Isu
agama tidak pernah habis untuk dibahas, terutama dalam Pemilihan Gubernur
Sumatara Barat yang hanya tinggal menghitung hari. Akhir-akhir ini begitu
banyak isu agama yang dikemas sedemikian rupa oleh pasangan calon yang akan
berlaga pada tanggal 9 Desember ini. Tidak jarang isu agama dikemas dan
diputarbalikan sedemikian rupa untuk menguntungkan salah satu pasangan calon. Maka
terkait hal itu, saya akan mengajukan sebuah pertanyaan, “Apakah politik untuk
agama ? Atau sebaliknya agama untuk politik ?”.
Sebagai
politisi yang menguasai pemerintahan anda bisa menggunakan politik sebagai alat
memperkuat agama, atau malah sebaliknya anda menjadikan agama sebagai alat
memperkuat posisi politik anda (bagi penganut Machiavellis hal semacam ini
halal, tapi setahu saya hal semacam ini tidak berlaku pada masa kepemimpinan
khilafah).
Bagi
setiap tim sukses pasangan calon mana saja, isu agama adalah sebuah hal yang
seksi untuk dibahas, hampir tidak ada habisnya. Kita terkadang buta atau memang
sengaja dibutakan oleh informasi-informasi yang diputar balik.
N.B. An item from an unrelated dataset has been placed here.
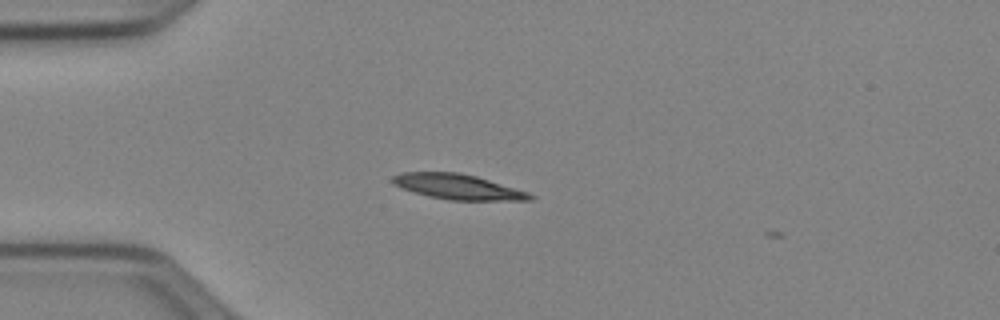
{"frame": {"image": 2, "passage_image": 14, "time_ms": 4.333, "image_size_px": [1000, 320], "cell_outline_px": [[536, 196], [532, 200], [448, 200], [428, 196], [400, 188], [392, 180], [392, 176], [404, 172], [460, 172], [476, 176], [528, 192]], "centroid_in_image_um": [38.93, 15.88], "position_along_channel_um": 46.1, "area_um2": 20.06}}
Ada yang
mengatakan kita harus melihat kemampuan seorang dalam ilmu agamanya untuk
dijadikan pemimpin, mayoritas dari kita semua mendengar kalimat itu, tapi
sesungguhnya dalam pandangan saya ada yang hilang dari kalimat di atas, kita
kerap lupa apa yang telah dilakukan seseorang terkait agama yang kerap dijadikan
pendulang popularitasnya dalam sebuah pemilihan dan pesta demokrasi. Dan seperti
biasa pikiran kita dibolak balik seperti judul tulisan di atas.
Apakah
Abraham Lincoln seorang budak ? Tidak. Tapi dia merumuskan sebuah peraturan
yang menghapuskan perbudakan. Apakah Jhon F Kennedy seorang minoritas di Amerika
Serikat ? Tidak. Tapi dia merumuskan peraturan persamaan hak di Amerika Serikat. Kesimpulannya adalah, kita
tidak bisa menilai seseorang dari apa yang dia katakan saja. Kita kerap terlena
dalam sebuah pemberitaan yang tidak jelas lagi dasar dan tolak ukurnya, dan
terkadang memang sengaja dikondisikan demikian oleh setiap media. Apakah itu
media massa, elektronik ataupun sosial media.
Saya
kenal seseorang yang tidak hafal Al-Quran namun berhasil merumuskan sebuah
peraturan yang mengikat tentang kewajiban membayar zakat, penggunaan pakaian
muslim bagi anak sekolah dan kegiatan-kegiatan yang meramaikan mesjid. Bagi saya
orang ini adalah orang yang menggunakan kekuasaan politiknya untuk agama. Dalam
hal ini persis seperti Sultan Hassanal Bolkiah dari Brunei. Di satu sisi saya
juga membaca sejarah Mugabe di Afrika sana yang menggunakan kekuasaan
politiknya untuk memiskinkan rakyatnya sendiri, atau Kemal Attaturk di Turki
yang menggunakan kekuasaan politiknya untuk menghapuskan peraturan-peraturan yang
islami. Saya tidak mengatakan orang yang menggunakan agama untuk kekuasaan
politiknya, tapi bukan berarti itu tidak ada. Jelas ada ! Hanya saja mungkin
waktulah yang akan membuktikan cepat atau lambat.
Kita
semua telah melihat politisi-politisi yang berbicara, berpidato dan berorasi dengan
pengetahuan agama yang mendalam dengan semua referensinya, tapi kita lupa,
sudahkah mereka melakukan apa yang mereka sampaikan di mimbar ? Sudahkah mereka
melaksanakan pengetahuan agama yang mereka miliki untuk masyarakat banyak ?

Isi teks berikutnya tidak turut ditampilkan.